Unfortunately, what complicates the clean-up process is that the original book is in poor and variable condition. The paper is quite yellowed and darkened, and many pages are quite faded. Were the original in mint condition with good, uniform ink-to-paper contrast, I wouldn't be posting this request for advice. But the overall poor quality and page-to-page variation is taxing my graphics abilities to produce a clean finished product with reasonably readable and uniform character density (at 600-dpi bitonal.)

Here are two sample pages, each about 4.5 megs in size (2550x3900 greyscale):

http://www.openreader.org/kamasutra/page031.png (good condition) http://www.openreader.org/kamasutra/page106.png (poor condition)
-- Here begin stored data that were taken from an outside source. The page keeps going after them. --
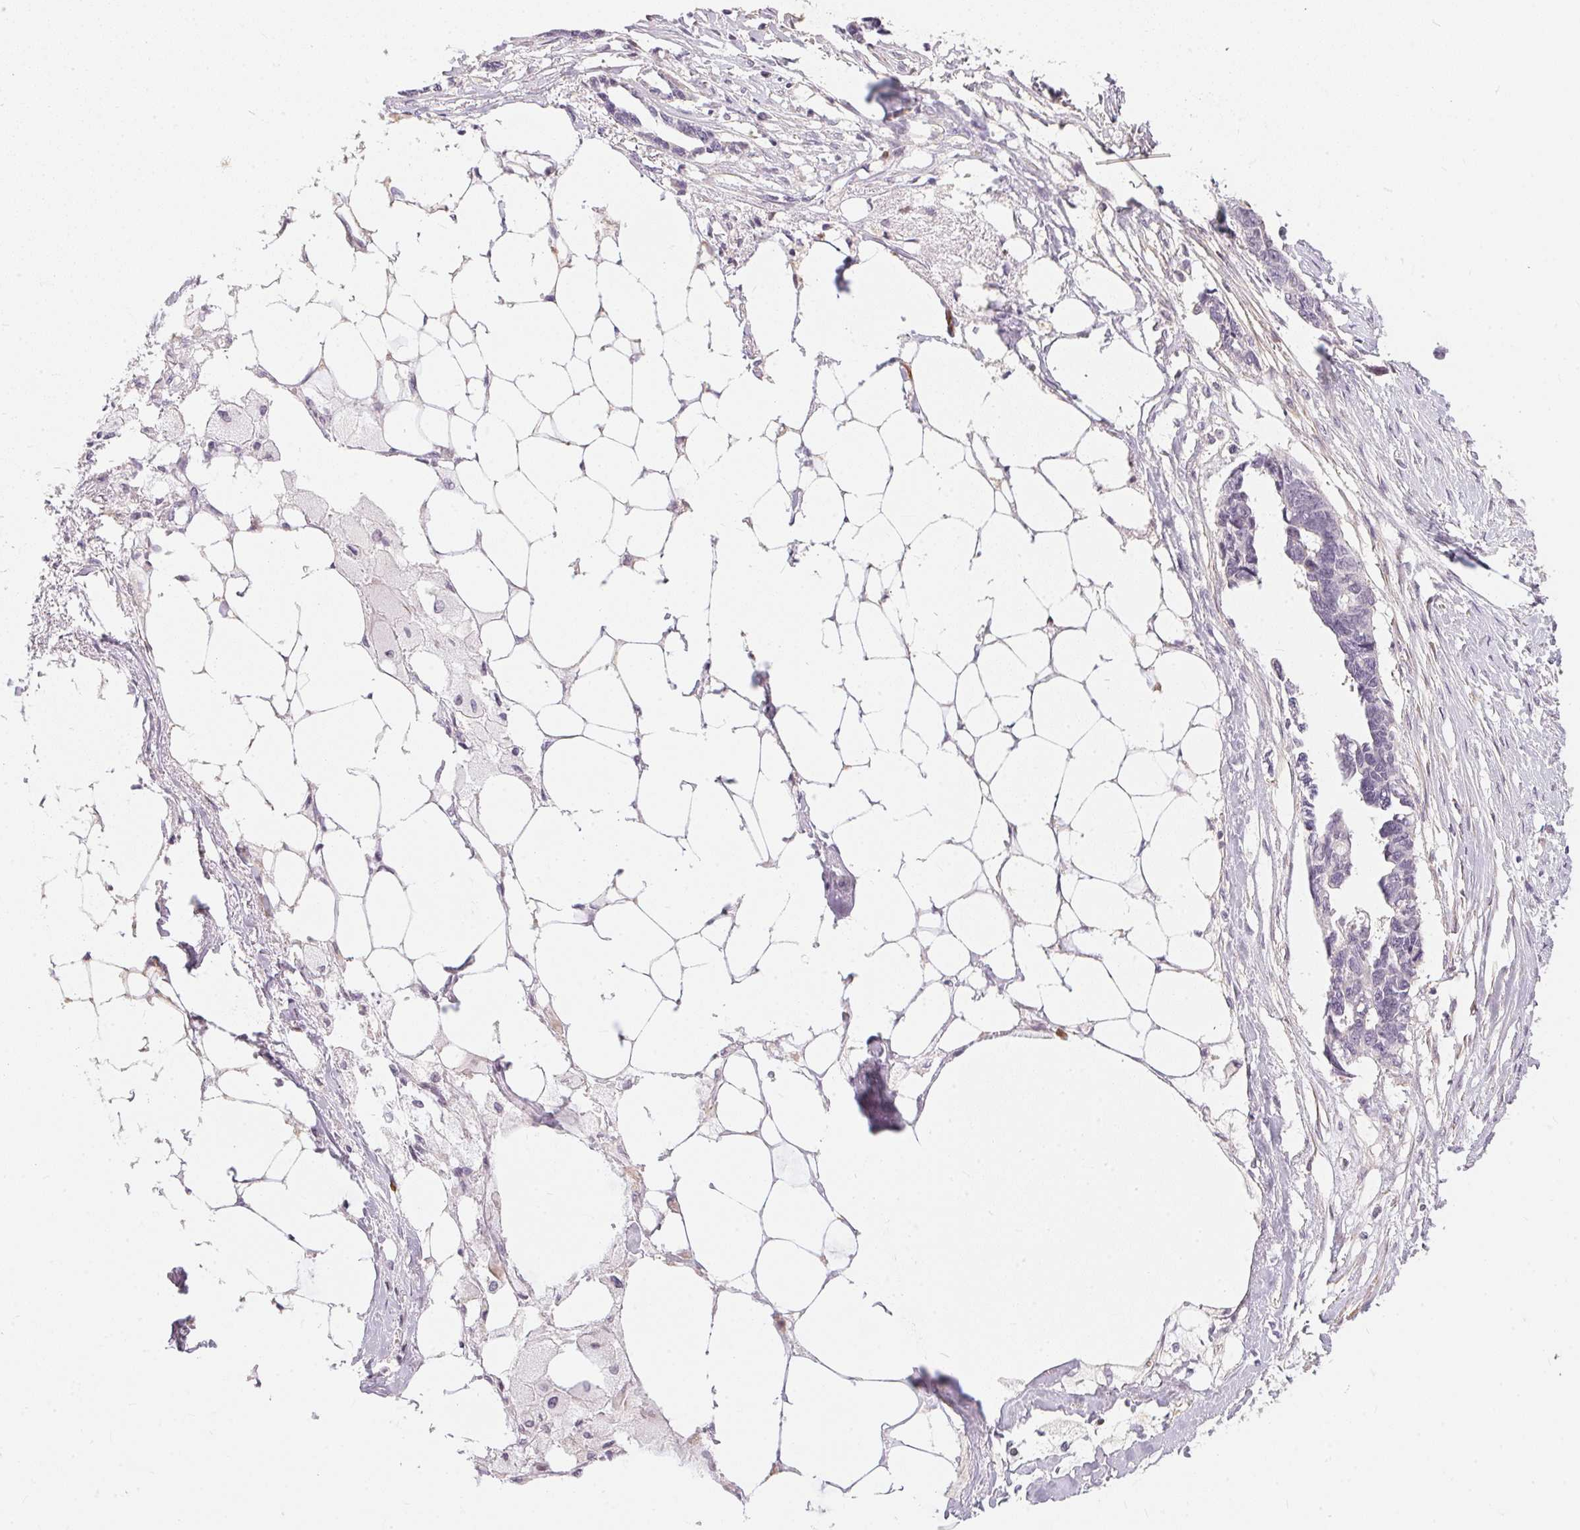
{"staining": {"intensity": "negative", "quantity": "none", "location": "none"}, "tissue": "ovarian cancer", "cell_type": "Tumor cells", "image_type": "cancer", "snomed": [{"axis": "morphology", "description": "Cystadenocarcinoma, serous, NOS"}, {"axis": "topography", "description": "Ovary"}], "caption": "Serous cystadenocarcinoma (ovarian) was stained to show a protein in brown. There is no significant expression in tumor cells. Brightfield microscopy of immunohistochemistry (IHC) stained with DAB (brown) and hematoxylin (blue), captured at high magnification.", "gene": "GDAP1L1", "patient": {"sex": "female", "age": 69}}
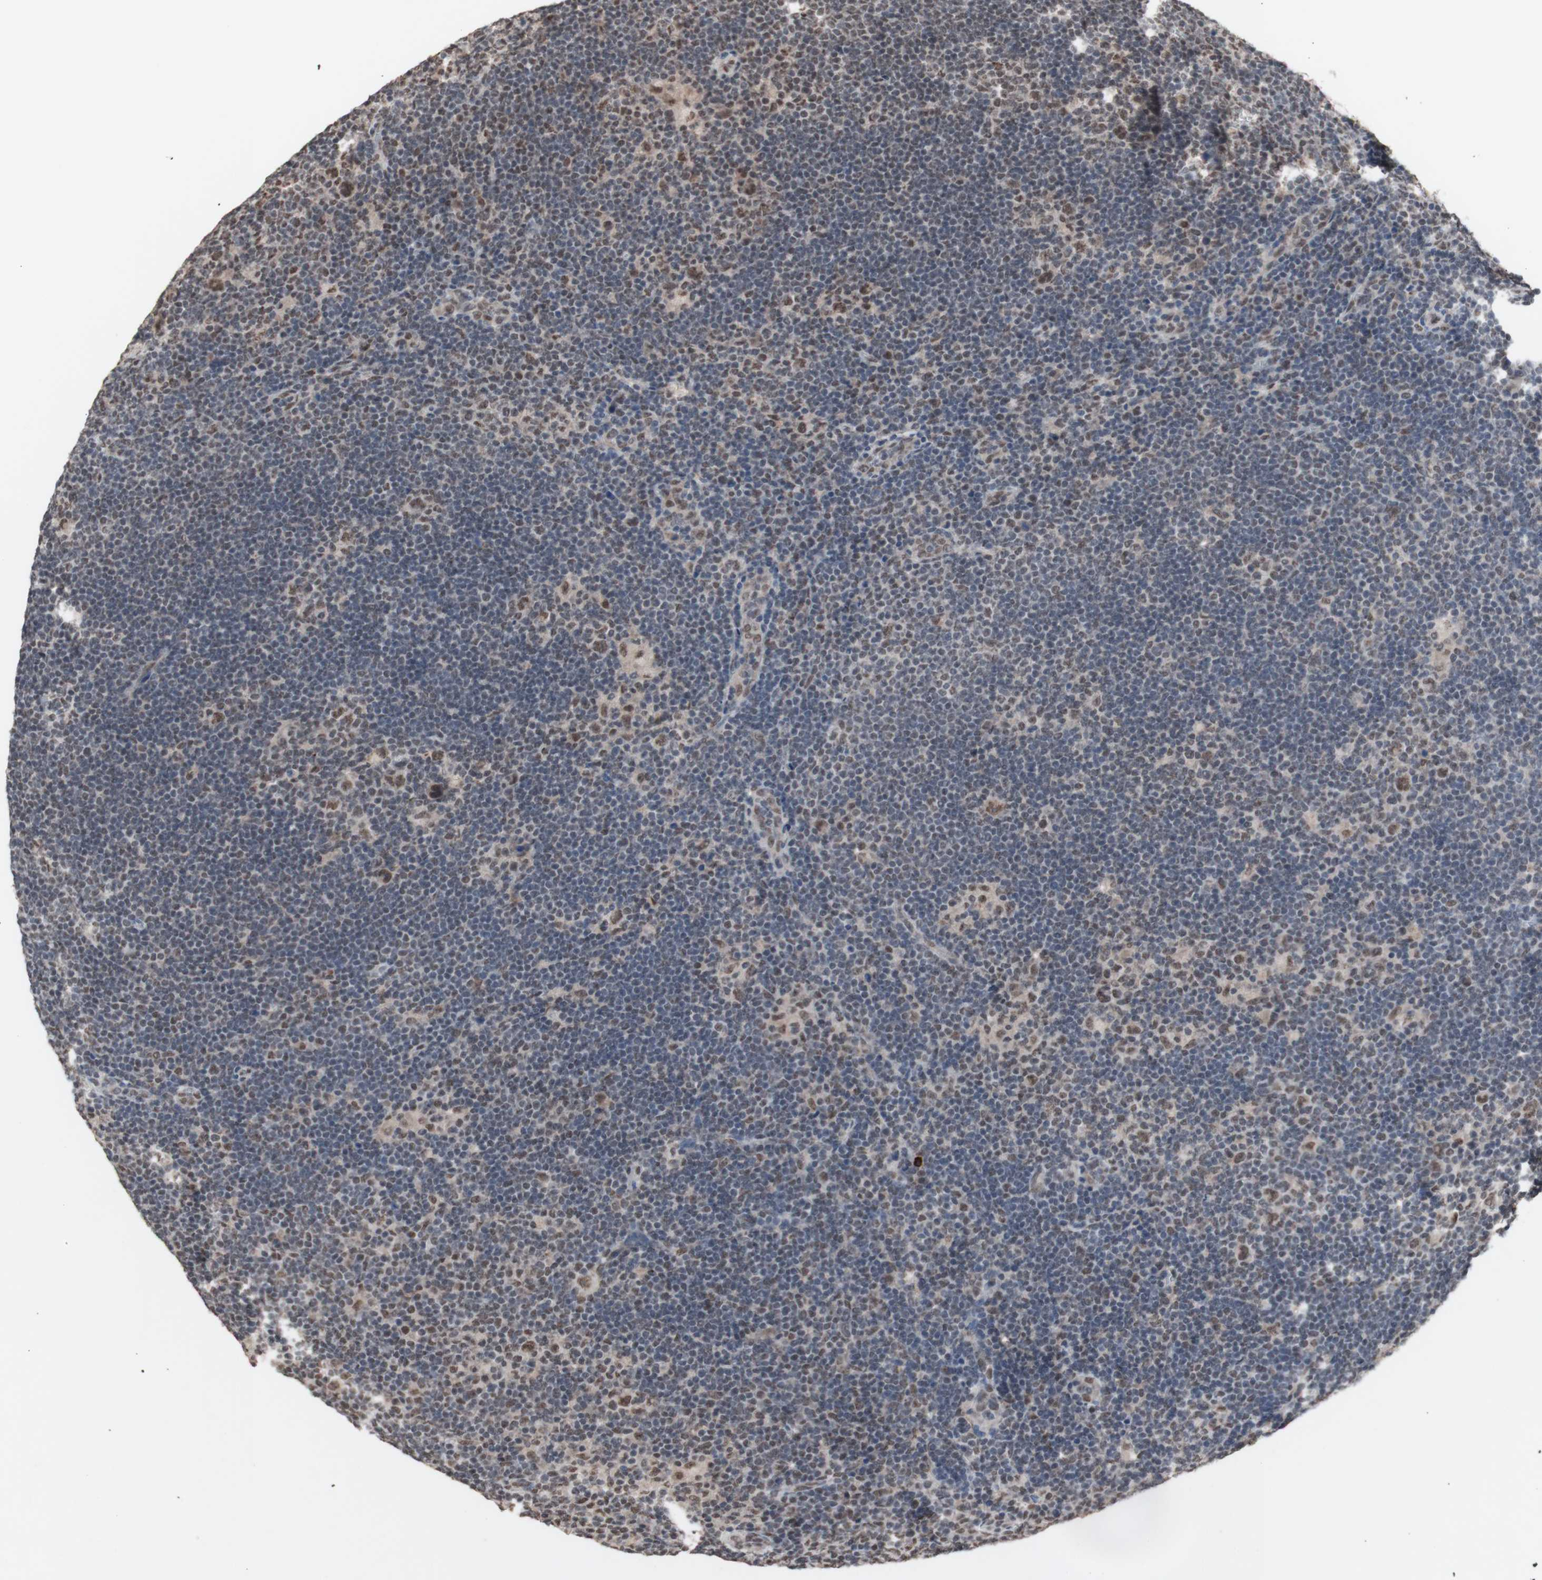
{"staining": {"intensity": "weak", "quantity": "25%-75%", "location": "nuclear"}, "tissue": "lymphoma", "cell_type": "Tumor cells", "image_type": "cancer", "snomed": [{"axis": "morphology", "description": "Hodgkin's disease, NOS"}, {"axis": "topography", "description": "Lymph node"}], "caption": "Immunohistochemical staining of human lymphoma demonstrates low levels of weak nuclear positivity in approximately 25%-75% of tumor cells.", "gene": "SFPQ", "patient": {"sex": "female", "age": 57}}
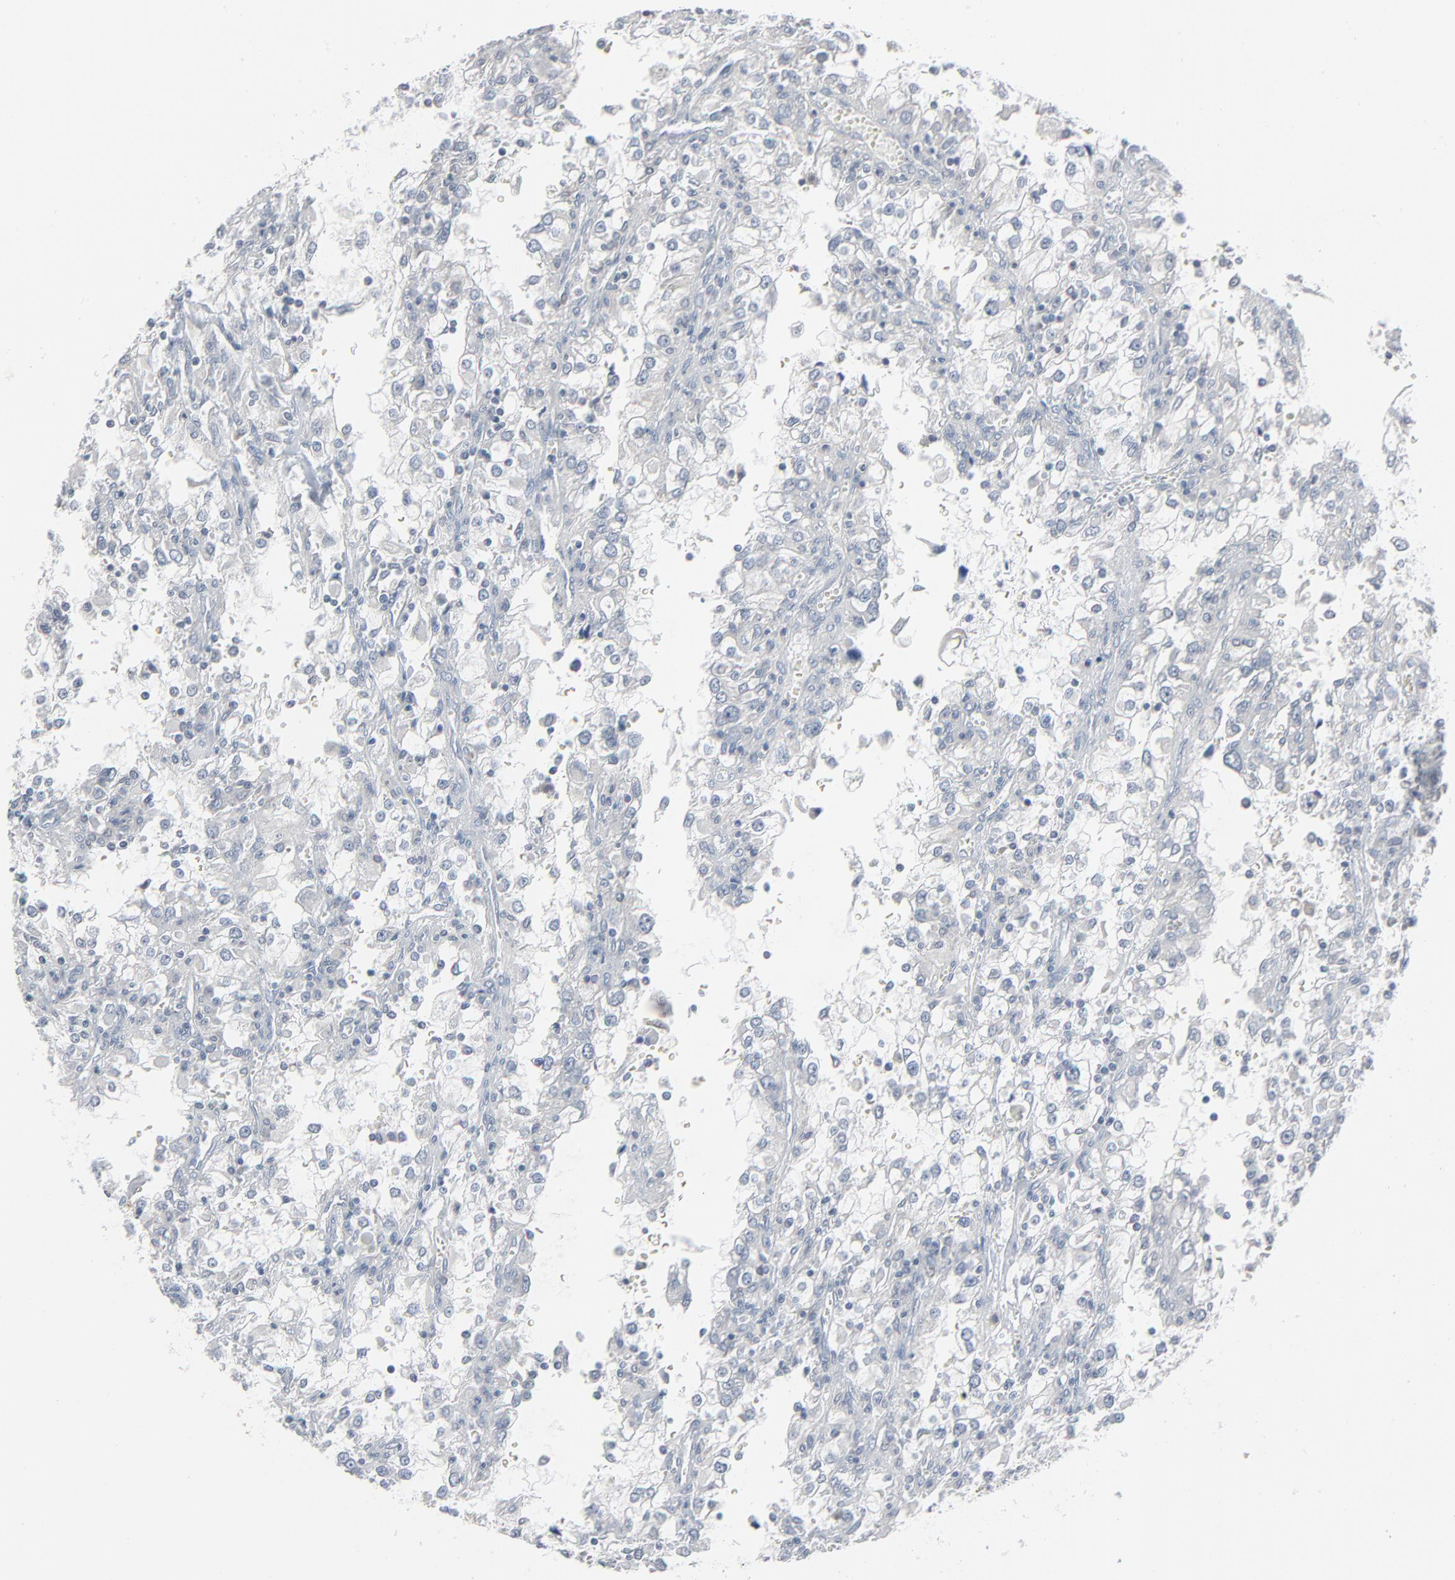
{"staining": {"intensity": "negative", "quantity": "none", "location": "none"}, "tissue": "renal cancer", "cell_type": "Tumor cells", "image_type": "cancer", "snomed": [{"axis": "morphology", "description": "Adenocarcinoma, NOS"}, {"axis": "topography", "description": "Kidney"}], "caption": "Tumor cells show no significant protein positivity in renal adenocarcinoma.", "gene": "SAGE1", "patient": {"sex": "female", "age": 52}}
I would assume that others have had similar needs and have come up with various processing tricks and even built special tools to aid in the clean-up process (e.g., how to auto-remove small "pepper", the one to few pixel wide black spots on the white background?). I look forward to your advice and even help if you are interested (I will upload all the partially-cleaned images somewhere if you want to help with the actual clean-up process -- the whole set of images totals 680 megs.)

[As a final note, I use Paint Shop Pro 9, but do not have Photoshop. But since PSP9 is fairly powerful, I assume that many, if not all, recommended Photoshop processes will map over to PSP9.]

Thanks!

Jon Noring

@Lorem Ipsum

2005-05-25 16:18:14

"Jon" wrote in message

I'm now working to "clean up" the 182 page images from a recent scan of a very rare and noteworthy public domain book. The cleaned-up scans will be released to the public (such as given to the Internet Archive) for free access.

I only looked at the 'poor' example, page 106, which is all text, so I'll address that one: when we have exactly those cases, we use OCR unless there is some historical signifcance to the type-face (aka: font). That way you get perfect type. For illustrations, well you would have to show us one. Your server is pretty slow so downloading 9mb was discouraging enough that I'm moving on.

Rendering scanned text clearly is not a job for an image-processing program.

@David Littlewood

2005-05-27 14:06:08

In article , Lorem Ipsum
writes

"Jon" wrote in message

I'm now working to "clean up" the 182 page images from a recent scan of a very rare and noteworthy public domain book. The cleaned-up scans will be released to the public (such as given to the Internet Archive) for free access.

I only looked at the 'poor' example, page 106, which is all text, so I'll address that one: when we have exactly those cases, we use OCR unless there is some historical signifcance to the type-face (aka: font). That way you get perfect type. For illustrations, well you would have to show us one. Your server is pretty slow so downloading 9mb was discouraging enough that I'm moving on.

Rendering scanned text clearly is not a job for an image-processing program.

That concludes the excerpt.